═══ Source data
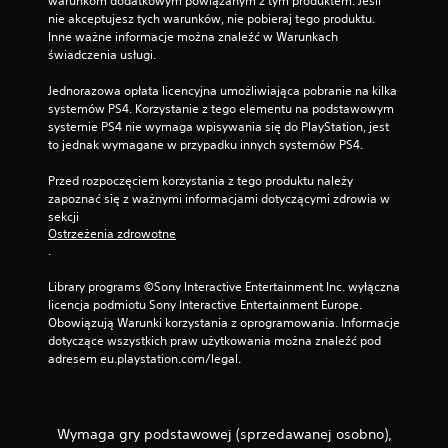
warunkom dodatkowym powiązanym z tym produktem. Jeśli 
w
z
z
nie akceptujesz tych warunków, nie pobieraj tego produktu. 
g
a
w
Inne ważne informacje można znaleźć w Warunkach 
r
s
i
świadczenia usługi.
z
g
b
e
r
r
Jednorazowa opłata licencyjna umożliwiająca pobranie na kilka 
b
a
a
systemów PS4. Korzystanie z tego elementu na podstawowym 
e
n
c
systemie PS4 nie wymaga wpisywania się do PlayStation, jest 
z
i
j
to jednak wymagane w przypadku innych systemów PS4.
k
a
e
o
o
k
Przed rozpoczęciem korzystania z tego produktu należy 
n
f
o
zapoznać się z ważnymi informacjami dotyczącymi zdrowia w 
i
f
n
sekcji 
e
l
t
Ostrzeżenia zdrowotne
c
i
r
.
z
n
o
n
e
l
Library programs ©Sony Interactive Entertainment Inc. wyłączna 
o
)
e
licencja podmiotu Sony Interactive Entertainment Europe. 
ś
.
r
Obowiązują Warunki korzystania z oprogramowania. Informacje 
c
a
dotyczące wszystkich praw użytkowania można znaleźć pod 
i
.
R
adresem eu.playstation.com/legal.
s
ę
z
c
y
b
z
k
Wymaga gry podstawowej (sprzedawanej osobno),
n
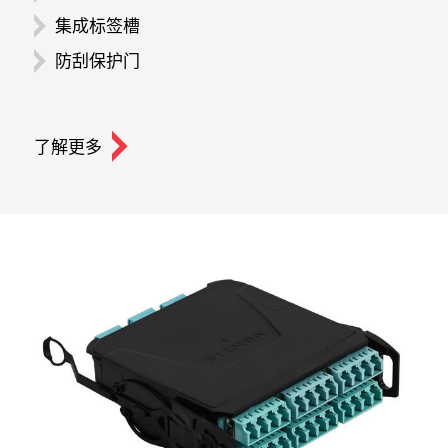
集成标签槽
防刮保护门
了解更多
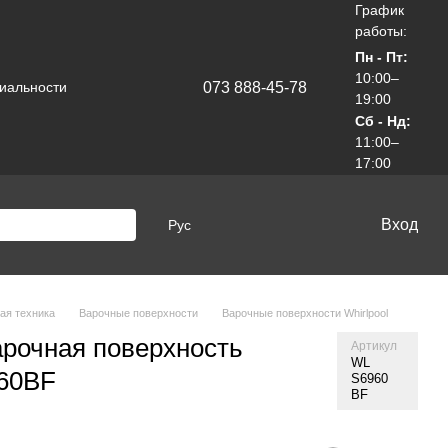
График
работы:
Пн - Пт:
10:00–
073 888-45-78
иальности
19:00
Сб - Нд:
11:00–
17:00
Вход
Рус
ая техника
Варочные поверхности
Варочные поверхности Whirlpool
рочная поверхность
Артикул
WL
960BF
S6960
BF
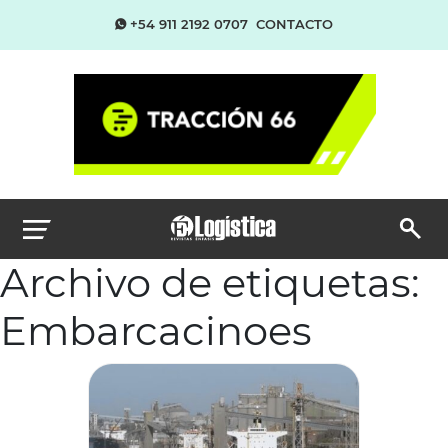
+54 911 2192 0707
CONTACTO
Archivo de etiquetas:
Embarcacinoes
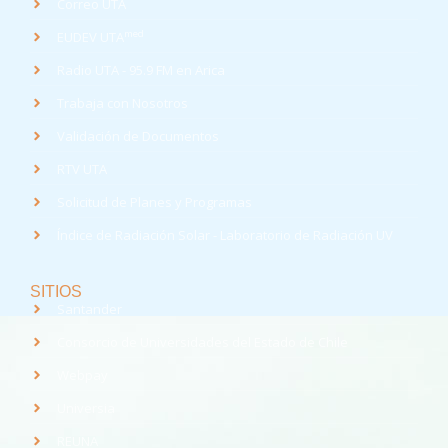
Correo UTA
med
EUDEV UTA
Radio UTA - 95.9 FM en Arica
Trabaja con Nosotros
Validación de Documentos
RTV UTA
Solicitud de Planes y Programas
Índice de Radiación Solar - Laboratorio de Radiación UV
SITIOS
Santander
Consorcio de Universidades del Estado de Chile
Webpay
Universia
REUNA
══════
- **Exercise aim**: Every line above with the word "produktu" is to be copied out.

- **Response to this exercise**:
nie akceptujesz tych warunków, nie pobieraj tego produktu. 
Przed rozpoczęciem korzystania z tego produktu należy 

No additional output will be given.